それと同時に守護竜と魔女の意識は薄れた。
*
おぎゃあおぎゃあ。
赤子の声がする。小さな赤ん坊が泣いている。
守護竜はその泣き声が聞こえた時、驚いた。自分のような竜の傍に赤ん坊がいるのは危険だからだ。
だけど、次の瞬間、その泣いている赤子が、自分自身だと守護竜は気づいた。
自分が人間の子供になっていることに、守護竜は驚いた。
それと同時にあの神を名乗る女性の言っていた意味が解る。
――生きて幸せになってほしいと、あの女性は言っていた。
それはおそらく、また生まれなおさせるからそして幸せになってくれという意味だろうと守護竜は捉えた。

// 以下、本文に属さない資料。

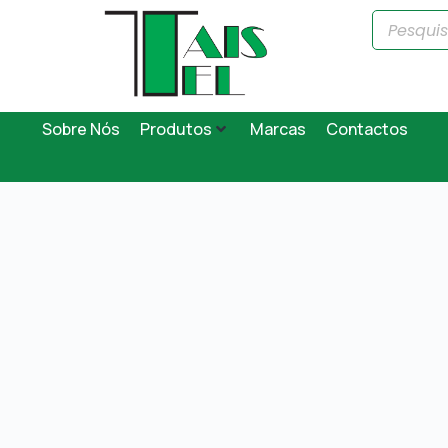
Sobre Nós
Produtos
Marcas
Contactos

なら、魔女だってきっとどこかに生まれ落ちているはずだろう。
そう守護竜は理解する。
――ユーアにまた会おう。
――そして、またユーアと共にあろう。
そんな決意をして、守護竜は「おぎゃああ」とないた。
魔女 ユーア
人間として生まれたが、魔力量から長命種。寧ろ寿命がないみたいな人。
守護竜の事を大切に思っていた。国も大切だった。
守護竜に頼まれ、手を下した。そんな中で悪とされ、もういいかと処刑を受け入れた人。
神様に転生をさせられる。何処にいるかは不明。
守護竜 ドアンローザ
長く生きていた真っ白な竜。長命種だったが、寿命には勝てない。
魔女のことは大切に思っていた。国も大切にしている。
魔女に頼んで、命を散らしてもらった。
神に転生をしてもらい、人の子として生まれ落ちる。目標はユーアを探すこと。
神様
魔女を助けるために聖女を遣わしたつもりだったが、聖女の勘違いと国の思い込みにより魔女が処刑されてしまった。
そのため償いとして転生を実行した。